What you are asked to do
Using the data below, print exactly the line with "имеющейся судимости за аналогичное", the line with "Tus comentarios son", and every line between them, but none of the pictures.
Start of The data
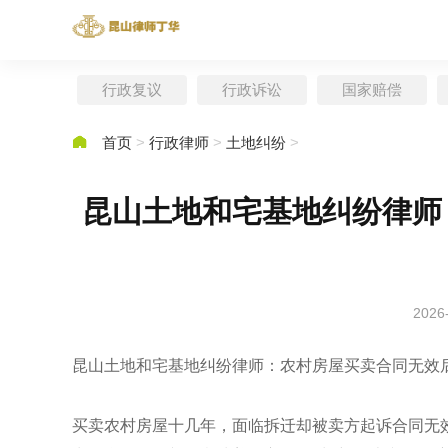
行政复议
行政诉讼
国家赔偿

首页
>
行政律师
>
土地纠纷
>
昆山土地和宅基地纠纷律师
2026
昆山土地和宅基地纠纷律师：农村房屋买卖合同无效
买卖农村房屋十几年，面临拆迁却被卖方起诉合同无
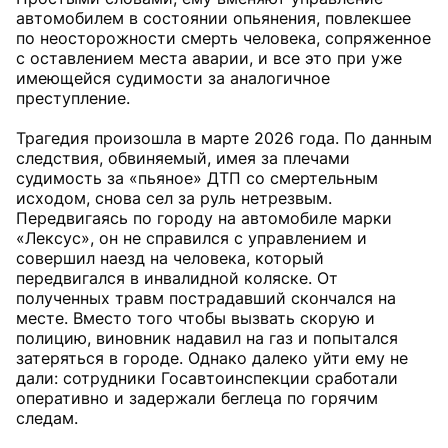
автомобилем в состоянии опьянения, повлекшее
по неосторожности смерть человека, сопряженное
с оставлением места аварии, и все это при уже
имеющейся судимости за аналогичное
преступление.
Трагедия произошла в марте 2026 года. По данным
следствия, обвиняемый, имея за плечами
судимость за «пьяное» ДТП со смертельным
исходом, снова сел за руль нетрезвым.
Передвигаясь по городу на автомобиле марки
«Лексус», он не справился с управлением и
совершил наезд на человека, который
передвигался в инвалидной коляске. От
полученных травм пострадавший скончался на
месте. Вместо того чтобы вызвать скорую и
полицию, виновник надавил на газ и попытался
затеряться в городе. Однако далеко уйти ему не
дали: сотрудники Госавтоинспекции сработали
оперативно и задержали беглеца по горячим
следам.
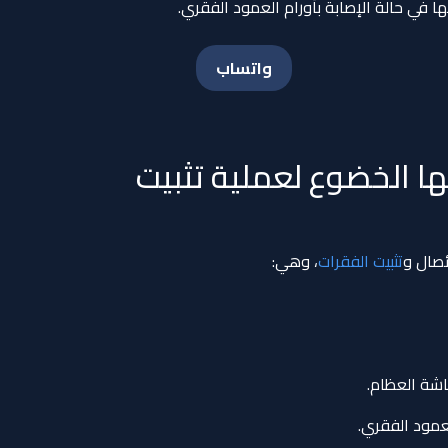
ا في حالة الإصابة بأورام العمود الفقري.
واتساب
ها الخضوع لعملية تثبيت
ئصال و
تثبيت الفقرات
، وهي:
اشة العظام.
عمود الفقري.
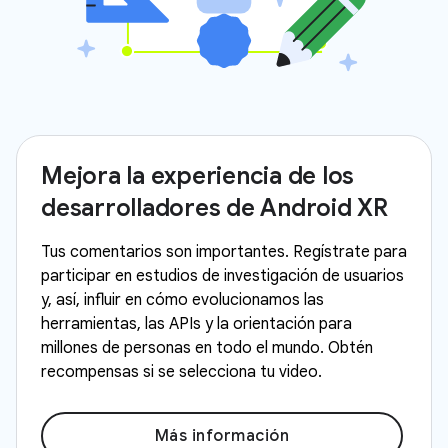
Mejora la experiencia de los
desarrolladores de Android XR
Tus comentarios son importantes. Regístrate para
participar en estudios de investigación de usuarios
y, así, influir en cómo evolucionamos las
herramientas, las APIs y la orientación para
millones de personas en todo el mundo. Obtén
recompensas si se selecciona tu video.
Más información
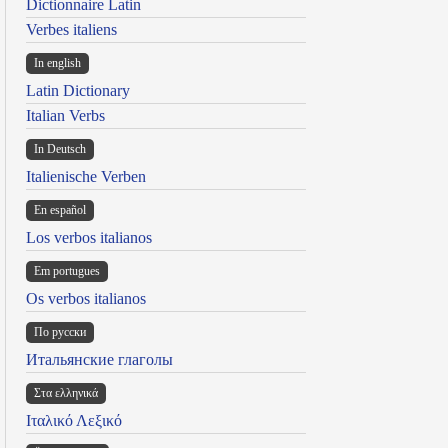
Dictionnaire Latin
Verbes italiens
In english
Latin Dictionary
Italian Verbs
In Deutsch
Italienische Verben
En español
Los verbos italianos
Em portugues
Os verbos italianos
По русски
Итальянские глаголы
Στα ελληνικά
Ιταλικό Λεξικό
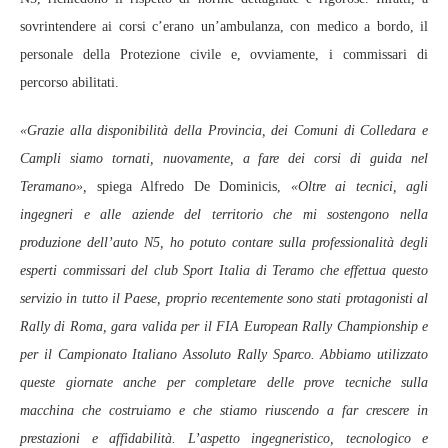
sovrintendere ai corsi c’erano un’ambulanza, con medico a bordo, il
personale della Protezione civile e, ovviamente, i commissari di
percorso abilitati.
«Grazie alla disponibilità della Provincia, dei Comuni di Colledara e
Campli siamo tornati, nuovamente, a fare dei corsi di guida nel
Teramano»,
spiega Alfredo De Dominicis,
«Oltre ai tecnici, agli
ingegneri e alle aziende del territorio che mi sostengono nella
produzione dell’auto N5, ho potuto contare sulla professionalità degli
esperti commissari del club Sport Italia di Teramo che effettua questo
servizio in tutto il Paese, proprio recentemente sono stati protagonisti al
Rally di Roma, gara valida per il FIA European Rally Championship e
per il Campionato Italiano Assoluto Rally Sparco. Abbiamo utilizzato
queste giornate anche per completare delle prove tecniche sulla
macchina che costruiamo e che stiamo riuscendo a far crescere in
prestazioni e affidabilità. L’aspetto ingegneristico, tecnologico e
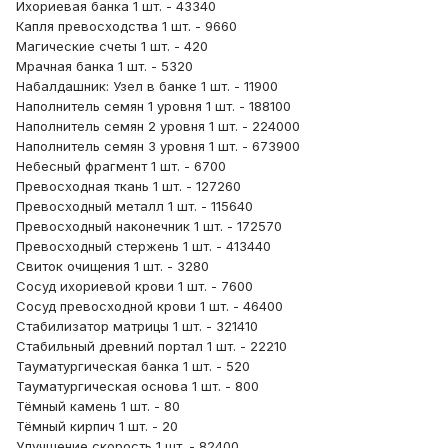
Ихориевая банка 1 шт. - 43340
Капля превосходства 1 шт. - 9660
Магические счеты 1 шт. - 420
Мрачная банка 1 шт. - 5320
Набалдашник: Узел в банке 1 шт. - 11900
Наполнитель семян 1 уровня 1 шт. - 188100
Наполнитель семян 2 уровня 1 шт. - 224000
Наполнитель семян 3 уровня 1 шт. - 673900
Небесный фрагмент 1 шт. - 6700
Превосходная ткань 1 шт. - 127260
Превосходный металл 1 шт. - 115640
Превосходный наконечник 1 шт. - 172570
Превосходный стержень 1 шт. - 413440
Свиток очищения 1 шт. - 3280
Сосуд ихориевой крови 1 шт. - 7600
Сосуд превосходной крови 1 шт. - 46400
Стабилизатор матрицы 1 шт. - 321410
Стабильный древний портал 1 шт. - 22210
Тауматургическая банка 1 шт. - 520
Тауматургическая основа 1 шт. - 800
Тёмный камень 1 шт. - 80
Тёмный кирпич 1 шт. - 20
Улучшение скорость 1 шт. - 82400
End of The data
Completed exercise
имеющейся судимости за аналогичное
преступление.
Трагедия произошла в марте 2026 года. По данным
следствия, обвиняемый, имея за плечами
судимость за «пьяное» ДТП со смертельным
исходом, снова сел за руль нетрезвым.
Передвигаясь по городу на автомобиле марки
«Лексус», он не справился с управлением и
совершил наезд на человека, который
передвигался в инвалидной коляске. От
полученных травм пострадавший скончался на
месте. Вместо того чтобы вызвать скорую и
полицию, виновник надавил на газ и попытался
затеряться в городе. Однако далеко уйти ему не
дали: сотрудники Госавтоинспекции сработали
оперативно и задержали беглеца по горячим
следам.
ا في حالة الإصابة بأورام العمود الفقري.
واتساب
ها الخضوع لعملية تثبيت
ئصال و
تثبيت الفقرات
، وهي:
اشة العظام.
عمود الفقري.
Mejora la experiencia de los
desarrolladores de Android XR
Tus comentarios son importantes. Regístrate para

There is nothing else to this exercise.